--- START ---

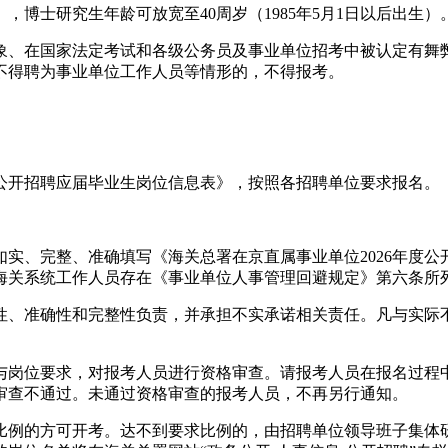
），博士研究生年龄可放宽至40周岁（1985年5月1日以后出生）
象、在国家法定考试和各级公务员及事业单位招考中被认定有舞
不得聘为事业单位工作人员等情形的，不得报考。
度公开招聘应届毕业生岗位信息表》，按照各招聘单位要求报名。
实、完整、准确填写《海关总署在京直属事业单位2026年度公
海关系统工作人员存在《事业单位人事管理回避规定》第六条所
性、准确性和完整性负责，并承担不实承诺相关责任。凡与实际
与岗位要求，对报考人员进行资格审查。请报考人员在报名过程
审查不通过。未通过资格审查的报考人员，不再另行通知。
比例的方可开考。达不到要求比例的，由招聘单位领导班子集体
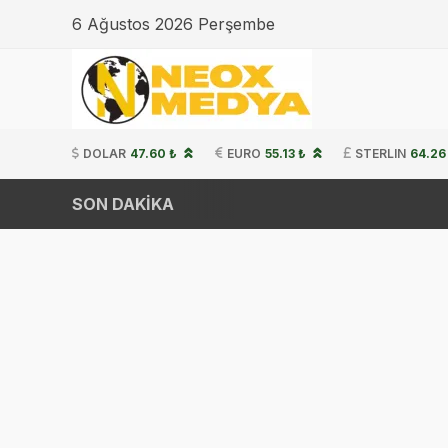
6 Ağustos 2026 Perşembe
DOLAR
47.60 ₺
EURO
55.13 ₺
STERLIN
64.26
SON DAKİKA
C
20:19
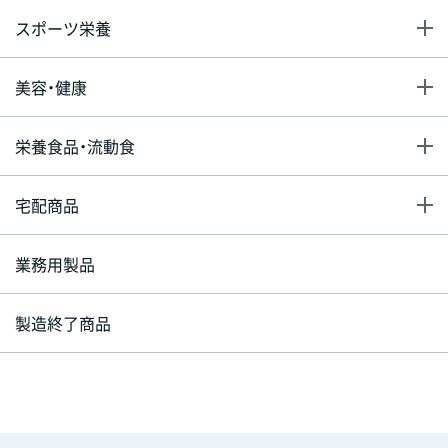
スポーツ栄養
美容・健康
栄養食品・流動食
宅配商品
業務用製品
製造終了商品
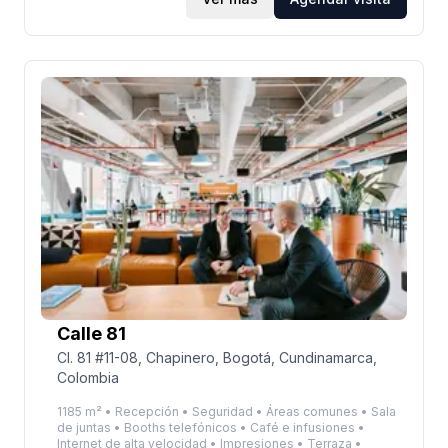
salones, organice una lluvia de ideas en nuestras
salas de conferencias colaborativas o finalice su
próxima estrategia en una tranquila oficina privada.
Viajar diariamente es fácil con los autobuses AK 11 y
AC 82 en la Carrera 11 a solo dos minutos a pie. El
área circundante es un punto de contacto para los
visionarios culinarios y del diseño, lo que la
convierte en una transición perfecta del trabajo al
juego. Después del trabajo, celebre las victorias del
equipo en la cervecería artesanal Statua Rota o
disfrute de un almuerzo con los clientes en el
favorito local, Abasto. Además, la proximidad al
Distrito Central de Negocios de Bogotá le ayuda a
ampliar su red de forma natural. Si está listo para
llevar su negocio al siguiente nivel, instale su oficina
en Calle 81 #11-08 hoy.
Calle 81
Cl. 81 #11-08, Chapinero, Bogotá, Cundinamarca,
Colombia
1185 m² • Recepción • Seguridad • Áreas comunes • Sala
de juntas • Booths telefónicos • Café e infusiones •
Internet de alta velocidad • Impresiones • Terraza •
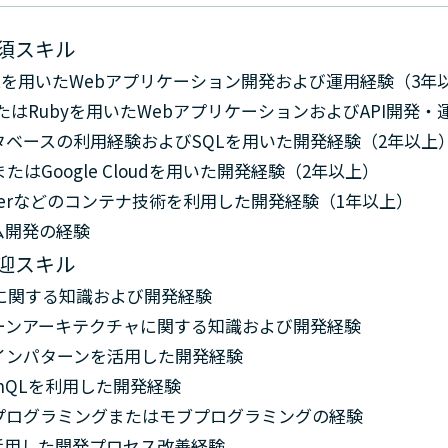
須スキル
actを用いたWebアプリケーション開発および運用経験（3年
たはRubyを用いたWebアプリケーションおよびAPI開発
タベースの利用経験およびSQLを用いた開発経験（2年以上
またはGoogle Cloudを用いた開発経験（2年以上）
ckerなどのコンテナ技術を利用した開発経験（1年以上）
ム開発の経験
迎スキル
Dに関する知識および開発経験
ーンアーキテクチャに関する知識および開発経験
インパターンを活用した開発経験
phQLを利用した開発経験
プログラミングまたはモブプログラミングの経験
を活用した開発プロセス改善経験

--- END ---

### TASK TO CARRY OUT
Copy out the text of all the items above, switching every "trabajo" to "empleo" and changing nothing else. Leave the pictures out.

### ANSWER SECTION
），博士研究生年龄可放宽至40周岁（1985年5月1日以后出生）
象、在国家法定考试和各级公务员及事业单位招考中被认定有舞
不得聘为事业单位工作人员等情形的，不得报考。
度公开招聘应届毕业生岗位信息表》，按照各招聘单位要求报名。
实、完整、准确填写《海关总署在京直属事业单位2026年度公
海关系统工作人员存在《事业单位人事管理回避规定》第六条所
性、准确性和完整性负责，并承担不实承诺相关责任。凡与实际
与岗位要求，对报考人员进行资格审查。请报考人员在报名过程
审查不通过。未通过资格审查的报考人员，不再另行通知。
比例的方可开考。达不到要求比例的，由招聘单位领导班子集体
6 Ağustos 2026 Perşembe
DOLAR
47.60 ₺
EURO
55.13 ₺
STERLIN
64.26
SON DAKİKA
C
20:19
スポーツ栄養
美容・健康
栄養食品・流動食
宅配商品
業務用製品
製造終了商品
salones, organice una lluvia de ideas en nuestras
salas de conferencias colaborativas o finalice su
próxima estrategia en una tranquila oficina privada.
Viajar diariamente es fácil con los autobuses AK 11 y
AC 82 en la Carrera 11 a solo dos minutos a pie. El
área circundante es un punto de contacto para los
visionarios culinarios y del diseño, lo que la
convierte en una transición perfecta del empleo al
juego. Después del empleo, celebre las victorias del
equipo en la cervecería artesanal Statua Rota o
disfrute de un almuerzo con los clientes en el
favorito local, Abasto. Además, la proximidad al
Distrito Central de Negocios de Bogotá le ayuda a
ampliar su red de forma natural. Si está listo para
llevar su negocio al siguiente nivel, instale su oficina
en Calle 81 #11-08 hoy.
Calle 81
Cl. 81 #11-08, Chapinero, Bogotá, Cundinamarca,
Colombia
1185 m² • Recepción • Seguridad • Áreas comunes • Sala
de juntas • Booths telefónicos • Café e infusiones •
Internet de alta velocidad • Impresiones • Terraza •
須スキル
actを用いたWebアプリケーション開発および運用経験（3年
たはRubyを用いたWebアプリケーションおよびAPI開発
タベースの利用経験およびSQLを用いた開発経験（2年以上
またはGoogle Cloudを用いた開発経験（2年以上）
ckerなどのコンテナ技術を利用した開発経験（1年以上）
ム開発の経験
迎スキル
Dに関する知識および開発経験
ーンアーキテクチャに関する知識および開発経験
インパターンを活用した開発経験
phQLを利用した開発経験
プログラミングまたはモブプログラミングの経験
を活用した開発プロセス改善経験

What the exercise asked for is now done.